America is described as having become untrustworthy since Trump. Authoritarian powers like China, Russia and Turkey are supposed to face more opposition, amid calls for more geopolitical unity, power and capacity to act for Europe.

“More Europe” means more German power

What’s not really being said about this is that all of this requires a very different kind of Germany: a Germany which drops its postwar foreign policy and military restraint, and which instead takes up more leadership in Europe.

With this, we encounter, as Rödder calls it, a new German dilemma. On the one hand, Europe requires more German leadership, but when it exercise it – as for example during the Euro crisis or during the refugee crisis – it is quickly accused of dominating everyone else or of “going it alone”. Then people in Greece or Poland once again fear Germany.

And the Netherlands? Should it once again fear Germany? If so, not because of ancient historical ghosts, but because of fear for marginalization. Because what is somewhat frightening, is that the Netherlands comes out very poorly in this German work by the famous historian Rödder. It appears as a small country which is hardly worth mentioning.

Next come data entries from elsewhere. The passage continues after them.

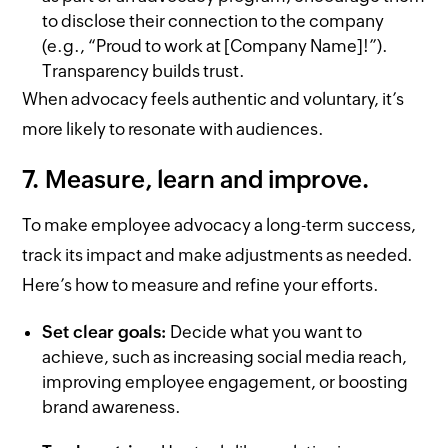
to disclose their connection to the company
(e.g., “Proud to work at [Company Name]!”).
Transparency builds trust.
When advocacy feels authentic and voluntary, it’s
more likely to resonate with audiences.
7. Measure, learn and improve.
To make employee advocacy a long-term success,
track its impact and make adjustments as needed.
Here’s how to measure and refine your efforts.
Set clear goals:
Decide what you want to
achieve, such as increasing social media reach,
improving employee engagement, or boosting
brand awareness.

In the Netherlands, we think we can keep up reasonably well with our Great Neighbour. Some even think that there would be something like a “special relationship” between Germany and the Netherlands within the EU. However, for Germans engaged in analyses of geopolitics and “Realpolitik”, the Netherlands is apparently easy to ignore.

In our foreign policy circles, for example, the Netherlands is thought to be an important soul mate of Germany in the struggle between North and South in the Monetary Union (solidarity versus solidity), but in Rödder’s book, it is not the Netherlands, but Finland, which is mentioned as Germany’s Monetary Union ally. In the Netherlands, we boast that it was us, together with Chancellor Merkel, that concluded the Turkey deal during the refugee crisis, but also here, the Netherlands is not mentioned.

It is even worse. Everyone that is fashionably joining the calls for Europe to become a stronger geopolitical unit, to speak more with one voice in the raw outside world, does not realize that in doing so, they are forcing a rock-hard divide between large and small countries within the EU, and therefore breaking one of the taboos within the EU: the factual difference in power between large and small countries.

“More Europe” means less power for the small ones

It’s worth minding the advice of historian Rödder, who’s affiliated with the CDU. In order to achieve more powerful European leadership, he proposes the creation of a geopolitical partnership between Germany, France and the United Kingdom. He calls this the “Elysée à trois”, after the postwar Elysée Treaty between France and Germany. This directorate of three great nations would have to direct Europe not only militarily and when it comes to foreign policy, but also scientifically and technologically.

The German historian acknowledges the danger that smaller European countries may feel excluded and marginalized. Therefore, he suggests the a “consultation à six” should also be possible: with Spain, Italy and Poland. No Netherlands, which is ranked somewhere amongst Belgium, Austria and Denmark.

In sum, there is some reason to fear Germany developing itself geopolitically. That may be good for Europe, but bad for the self-esteem of the Netherlands.